No more Home screen concept, the world of Tiles:
When I look at iOS, Meego, Windows Phones and even Windows 8 Desktop, then it looks like that many out there want to push the concept of desktop to the edge now. Yes! after Meego, Nokia Lumia 800 would be the second Nokia Smartphone without any kind of traditional desktop or widget etc. just even sized (or double sized) uni-colored tiles floating on the screen in arrangement of two at each row.
In the first sight, Its definitely an annoyance for the users, who love to show off their new arrangements of Home screens, live wallpapers to others or geeks, who find it convenient to have an informative Home screen at their finger print. But once you admit the way it is, it starts growing over you.
Specially on the screens like Nokia Lumia 800, these tiles seem to be kind of floating over surface with nice animated and depth of field kind of experience. Soon you realize that its just not a particular pattern of Home screen arrangement (like you might have experienced with some Third party Launchers on Android or Symbian), but actually a completely different philosophy you are dealing with.
Microsoft calls the Windows Phone as alive phones and the tiles floating on Live Tiles. Let’s see why?
Microsoft says that Live Tiles present all the needed information by just a glance over them without even tapping them and this all keep on updating in background without any user intervention. So what? Even in iOS or some Android launchers, you see number of missed calls, number of mails, number of facebook\twitter mentions on the side of respective icons. That’s also kind of “just a glance is enough”, What’s different with Windows Phone then?
There are differences. The tiles in Microsoft Windows Phone 7 aren’t simply numbers in a red bubble. You can configure them for instant access to the features and functions that are important to you. You can pin just about anything you want to Start: apps, pictures, songs, map locations, favorite websites, OneNote notes, and even contacts. When you pin a contact to Start, you’ll get all of that person’s feed updates right from that tile, and it’s like speed dial: it takes only two taps to make a phone call.
Then comes the hubs (Tiles actually), Windows Phone automatically groups the apps in hubs like People hub groups people, their numbers, names, addresses, social feeds and everything connected to that, Music Hub groups Music, videos, Podcasts, FM Radio, Mix Radio, Zune or Streaming services if any and Picture Hubs brings you pictures either it be from your phone or from your social networks or from Sky Drive.
You install any new app then it automatically finds its ways into the specific App hub it meant to. Like if you install MetroTube then it get settled into Music and Videos Hub, you configure Facebook account and Facebook chat finds its ways into Messages Hub. Means no more making folders manually and then putting apps into it for your convenience as you are on a real “Smartphone” now. Check howto’s.

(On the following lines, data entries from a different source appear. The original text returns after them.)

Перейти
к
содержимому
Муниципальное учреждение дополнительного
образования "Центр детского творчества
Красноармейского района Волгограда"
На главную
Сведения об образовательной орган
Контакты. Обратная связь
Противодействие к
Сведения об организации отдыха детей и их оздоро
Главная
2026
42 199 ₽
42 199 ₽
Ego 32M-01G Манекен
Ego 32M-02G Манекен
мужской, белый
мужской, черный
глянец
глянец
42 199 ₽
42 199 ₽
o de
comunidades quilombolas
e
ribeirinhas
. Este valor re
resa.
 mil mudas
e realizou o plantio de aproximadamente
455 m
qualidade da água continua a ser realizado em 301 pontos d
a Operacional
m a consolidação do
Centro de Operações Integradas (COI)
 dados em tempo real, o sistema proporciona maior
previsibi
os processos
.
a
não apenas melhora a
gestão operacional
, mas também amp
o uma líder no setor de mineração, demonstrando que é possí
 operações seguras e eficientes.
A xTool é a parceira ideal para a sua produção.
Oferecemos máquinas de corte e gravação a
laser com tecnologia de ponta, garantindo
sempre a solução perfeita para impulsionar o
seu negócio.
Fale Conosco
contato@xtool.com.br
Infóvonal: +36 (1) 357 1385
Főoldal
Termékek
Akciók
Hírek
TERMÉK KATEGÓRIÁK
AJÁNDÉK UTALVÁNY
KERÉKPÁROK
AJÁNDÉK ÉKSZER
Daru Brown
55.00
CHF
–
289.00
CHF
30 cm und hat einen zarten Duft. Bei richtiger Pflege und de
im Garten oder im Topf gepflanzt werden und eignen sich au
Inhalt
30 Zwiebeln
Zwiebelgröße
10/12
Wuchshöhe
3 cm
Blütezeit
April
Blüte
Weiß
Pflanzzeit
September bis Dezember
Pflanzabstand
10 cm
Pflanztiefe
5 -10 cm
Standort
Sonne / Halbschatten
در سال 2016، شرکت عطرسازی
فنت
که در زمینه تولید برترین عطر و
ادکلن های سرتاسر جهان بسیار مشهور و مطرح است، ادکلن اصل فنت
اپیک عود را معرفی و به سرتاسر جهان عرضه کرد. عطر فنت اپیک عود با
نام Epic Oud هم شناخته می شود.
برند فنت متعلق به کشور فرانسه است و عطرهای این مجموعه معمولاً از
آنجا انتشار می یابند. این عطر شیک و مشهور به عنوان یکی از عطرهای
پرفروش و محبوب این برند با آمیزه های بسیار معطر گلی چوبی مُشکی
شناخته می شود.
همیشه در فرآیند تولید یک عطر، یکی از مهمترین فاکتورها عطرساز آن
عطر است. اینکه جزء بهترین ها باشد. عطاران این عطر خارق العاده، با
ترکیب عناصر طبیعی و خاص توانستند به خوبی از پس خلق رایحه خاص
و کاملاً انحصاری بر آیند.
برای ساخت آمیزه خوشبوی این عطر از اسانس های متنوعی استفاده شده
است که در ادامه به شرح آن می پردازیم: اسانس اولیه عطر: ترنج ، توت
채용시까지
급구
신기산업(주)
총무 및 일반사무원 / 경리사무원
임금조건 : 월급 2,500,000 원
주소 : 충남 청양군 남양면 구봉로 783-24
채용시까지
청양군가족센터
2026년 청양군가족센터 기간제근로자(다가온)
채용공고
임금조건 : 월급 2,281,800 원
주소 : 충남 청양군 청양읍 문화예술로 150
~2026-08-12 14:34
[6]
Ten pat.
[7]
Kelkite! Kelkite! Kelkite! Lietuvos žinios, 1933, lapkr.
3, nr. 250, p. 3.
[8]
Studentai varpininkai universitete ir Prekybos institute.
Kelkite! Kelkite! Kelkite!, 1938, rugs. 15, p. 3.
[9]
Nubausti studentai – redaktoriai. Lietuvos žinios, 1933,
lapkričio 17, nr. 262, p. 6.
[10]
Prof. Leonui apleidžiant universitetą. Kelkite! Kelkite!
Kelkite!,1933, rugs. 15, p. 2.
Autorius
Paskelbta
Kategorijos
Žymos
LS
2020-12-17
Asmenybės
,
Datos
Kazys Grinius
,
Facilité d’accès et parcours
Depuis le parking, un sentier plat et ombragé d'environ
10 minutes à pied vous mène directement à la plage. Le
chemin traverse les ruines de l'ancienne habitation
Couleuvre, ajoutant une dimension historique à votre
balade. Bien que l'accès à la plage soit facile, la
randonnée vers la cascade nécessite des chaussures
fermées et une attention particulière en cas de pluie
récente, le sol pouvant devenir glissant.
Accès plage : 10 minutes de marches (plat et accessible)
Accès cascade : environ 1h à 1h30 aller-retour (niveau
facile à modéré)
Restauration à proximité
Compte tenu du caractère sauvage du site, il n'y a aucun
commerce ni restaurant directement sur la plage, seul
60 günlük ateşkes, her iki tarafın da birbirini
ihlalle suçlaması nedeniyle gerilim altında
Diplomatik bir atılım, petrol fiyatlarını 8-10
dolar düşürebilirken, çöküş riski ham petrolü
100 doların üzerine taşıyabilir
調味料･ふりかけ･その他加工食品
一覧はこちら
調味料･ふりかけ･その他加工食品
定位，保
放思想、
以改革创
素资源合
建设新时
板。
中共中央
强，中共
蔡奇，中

Though still there are exceptions that defies the underlying concept behind app hubs (or might be the case that I am unable to understand them that well). Like why Bing Maps and Nokia Maps are not into a common Navigation or Geo-Hub? Why Whatsapp doesn’t move itself to Messaging Hub? But overall, this a nice way to incorporate the best features of platforms like Maemo, iOS and Symbian into one and building an entirely new experience over them.
By refusing skinning from Operators and Vendors and managing most of the essentials for a real “Smartphone” into core of the OS itself, Microsoft seems to be on a perfect path to redefine the things for Smartphone world in the way, they once did with Desktops. Thing to see will be, if its too late or more than timing, its the quality that matters.
After the tiles, next is basic notifications like Battery, Network reception, SMS/Chat arrival etc.
Like Symbian or most of other Smartphone OS out there, Windows Phone also chooses the topmost bar for the basic notifications but difference of approach here is hiding the bar automatically most of the time. Also this hiding is very intelligent in itself.
Like if you are standby screen (which is the only place where you can place a wallpaper), then the obvious information that one might be needed is number of unread messages/ unread mails in individual accounts, current date, day, month, time, battery, network signal strength and wifi connection status, but if you are on tiles then as Tiles itself can be customized to give you info, its kind of redundant to have a top bar showing you network signals and battery life all the time. Windows Phone does the both.
If anytime you need to know network\ battery status then just a tap on topmost place of screen and it comes out of its closet to show you network status, wifi connection status and battery status. Time will be always visible though. Isn’t it cute minimalism and yet efficient representation of info rather than the always persistent and screen real estate taking? The top bar will also pop but if any SMS arrives or if you wanted to change the volume of your phone via HW key (slide control like Nokia N9 not here) or at the same volume screen the option to change the profile from ring+vibrate to vibrate only.
Some people including me, will still blame Windows Phones for not having a notifications system at par with Android\ iOS (where emails\SMS\MMS\Bluetooth or even any third party app can send its notifications in the notification bar), but given the fact that its walking toward a right path of minimalism, I think we can give it a pass as of now.